Figure 10.4 shows the Topic Evolution view for the Calgary Floods project.

In our experience, this feature has served us well. For many listening projects, we do not typically get a well-thought-out list of keywords. The listening team starts out with a beginning list of keywords and then uses the Topic Evolution function iteratively to enhance the list of keywords. The typical process followed in “keywords” development using Topic Evolution is illustrated in Figure 10.5.

Affinity Analysis in Reporting

In IBM Social Media Analytics, the reporting environment offers an Affinity measure for many reports. The Affinity measure analyzes how closely two dimensions (or attributes of a dimension) are related to each other. This helps analysts gain insight about possible strengths, weaknesses, opportunities, or threat areas based on the affinity between the dimensions or attributes.

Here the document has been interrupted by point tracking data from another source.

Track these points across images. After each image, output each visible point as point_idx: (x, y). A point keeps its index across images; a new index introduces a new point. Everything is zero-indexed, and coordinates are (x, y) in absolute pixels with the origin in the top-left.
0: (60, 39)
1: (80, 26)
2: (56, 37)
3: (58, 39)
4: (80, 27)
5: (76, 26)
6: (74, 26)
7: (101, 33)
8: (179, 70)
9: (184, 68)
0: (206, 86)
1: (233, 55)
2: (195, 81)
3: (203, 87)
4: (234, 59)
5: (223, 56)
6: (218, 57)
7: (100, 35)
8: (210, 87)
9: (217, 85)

The Affinities measure is based on a statistical method that is known as the chi-square test of independence. This method estimates how often two dimensions should occur together if they were independent (for example, products and product features). It compares the estimate with the actual count and identifies whether the difference is statistically significant (either higher or lower than expected). For the Calgary Floods project, the final model included a two-dimensional affinity matrix (see Figure 10.6).

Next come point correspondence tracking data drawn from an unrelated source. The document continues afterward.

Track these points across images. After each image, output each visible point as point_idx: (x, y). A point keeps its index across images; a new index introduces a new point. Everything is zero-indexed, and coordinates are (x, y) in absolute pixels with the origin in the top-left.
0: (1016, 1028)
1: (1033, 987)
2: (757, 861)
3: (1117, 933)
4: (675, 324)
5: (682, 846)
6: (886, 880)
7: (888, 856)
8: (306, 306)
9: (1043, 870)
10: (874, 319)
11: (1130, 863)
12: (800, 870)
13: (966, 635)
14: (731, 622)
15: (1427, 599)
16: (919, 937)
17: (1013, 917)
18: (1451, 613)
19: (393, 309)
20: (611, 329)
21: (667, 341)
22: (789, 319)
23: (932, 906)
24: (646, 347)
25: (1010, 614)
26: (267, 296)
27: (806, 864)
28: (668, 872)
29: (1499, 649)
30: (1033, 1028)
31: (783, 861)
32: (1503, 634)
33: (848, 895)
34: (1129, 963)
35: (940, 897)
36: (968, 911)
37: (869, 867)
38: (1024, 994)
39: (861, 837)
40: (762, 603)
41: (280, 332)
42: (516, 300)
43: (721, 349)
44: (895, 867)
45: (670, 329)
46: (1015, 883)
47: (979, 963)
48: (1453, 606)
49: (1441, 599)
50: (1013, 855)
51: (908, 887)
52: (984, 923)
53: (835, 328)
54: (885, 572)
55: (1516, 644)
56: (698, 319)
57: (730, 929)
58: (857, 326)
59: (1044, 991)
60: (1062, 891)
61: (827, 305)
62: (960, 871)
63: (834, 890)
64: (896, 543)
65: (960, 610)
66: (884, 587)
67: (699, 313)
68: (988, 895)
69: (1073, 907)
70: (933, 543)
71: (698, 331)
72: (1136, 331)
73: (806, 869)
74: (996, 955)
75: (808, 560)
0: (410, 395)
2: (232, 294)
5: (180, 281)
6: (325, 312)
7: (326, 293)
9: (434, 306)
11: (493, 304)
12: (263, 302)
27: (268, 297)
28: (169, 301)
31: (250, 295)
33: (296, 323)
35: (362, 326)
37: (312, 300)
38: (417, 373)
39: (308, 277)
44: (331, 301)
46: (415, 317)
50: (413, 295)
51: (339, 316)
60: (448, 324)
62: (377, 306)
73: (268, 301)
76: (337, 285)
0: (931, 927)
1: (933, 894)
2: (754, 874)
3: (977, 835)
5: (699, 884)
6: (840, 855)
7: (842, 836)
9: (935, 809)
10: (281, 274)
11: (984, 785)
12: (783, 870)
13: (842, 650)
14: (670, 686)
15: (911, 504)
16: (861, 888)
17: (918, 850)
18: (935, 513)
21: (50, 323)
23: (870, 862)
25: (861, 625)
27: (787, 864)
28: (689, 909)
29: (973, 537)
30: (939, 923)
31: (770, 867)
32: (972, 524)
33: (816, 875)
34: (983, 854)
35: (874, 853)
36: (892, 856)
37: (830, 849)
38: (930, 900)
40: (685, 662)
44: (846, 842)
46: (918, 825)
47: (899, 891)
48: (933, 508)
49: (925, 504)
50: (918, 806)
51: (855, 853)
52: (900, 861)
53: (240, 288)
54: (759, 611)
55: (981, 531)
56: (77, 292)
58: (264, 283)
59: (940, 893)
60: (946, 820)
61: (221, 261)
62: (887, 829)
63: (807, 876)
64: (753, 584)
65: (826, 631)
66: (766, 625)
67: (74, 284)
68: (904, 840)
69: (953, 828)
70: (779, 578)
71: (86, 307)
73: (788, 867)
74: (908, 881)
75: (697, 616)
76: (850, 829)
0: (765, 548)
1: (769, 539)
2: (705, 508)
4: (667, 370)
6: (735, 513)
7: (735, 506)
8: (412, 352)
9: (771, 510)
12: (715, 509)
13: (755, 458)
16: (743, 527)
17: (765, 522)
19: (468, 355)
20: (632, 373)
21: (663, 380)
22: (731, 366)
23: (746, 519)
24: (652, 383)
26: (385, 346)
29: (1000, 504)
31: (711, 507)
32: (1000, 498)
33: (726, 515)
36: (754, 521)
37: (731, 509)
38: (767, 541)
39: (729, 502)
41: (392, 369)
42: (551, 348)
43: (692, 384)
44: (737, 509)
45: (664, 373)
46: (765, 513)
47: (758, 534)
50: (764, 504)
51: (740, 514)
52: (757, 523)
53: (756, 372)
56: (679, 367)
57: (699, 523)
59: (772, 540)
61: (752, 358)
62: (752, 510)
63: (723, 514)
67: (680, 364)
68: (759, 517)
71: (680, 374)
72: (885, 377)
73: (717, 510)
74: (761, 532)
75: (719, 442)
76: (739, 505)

The vertical dimension shows a variety of geographical regions or parts affected by the flood. The horizontal dimension shows a number of issues or problem areas. The color of the cell corresponding to each combination of the Region and Issue indicates how strong the relationship is between the two dimensions. The darker the color, the more statistically significant is the relationship. For example, the matrix shows that the issue about Donations is quite strong in the Mission region. Similarly, the issues about insurance are quite strong in the region called Elbow Park. A table such as this can be used to prioritize actions in response to the issues when cities are faced with limited resources and limited time.

Figure 10.7 shows an expanded image of the top-left portion of this affinity matrix.

The color of the cell indicates the level of affinity. The color red indicates a high affinity, orange is indicative of a medium affinity, and yellow indicates low affinity (gray is representative of no affinity or relationship). The number in each cell shows how many times the two dimensions occur together in the given dataset.

This example shows that there is a strong correlation between driving issues and the region BonnyBrook; this is implied by the strong red color of the cell. The same chart implies that the driving related concerns are not that relevant for the Victoria Park region. You might notice that the cell associated with downtown and clean up has a big number (435); however, based on statistical weight, the affinity between these two dimensions is considered to
be low.

Affinity analysis can be a very effective tool in understanding the relationship between different dimensions of a model built for a particular use case. It becomes a critical tool for assisting with prioritization of the follow-up actions resulting from this phase of the analysis.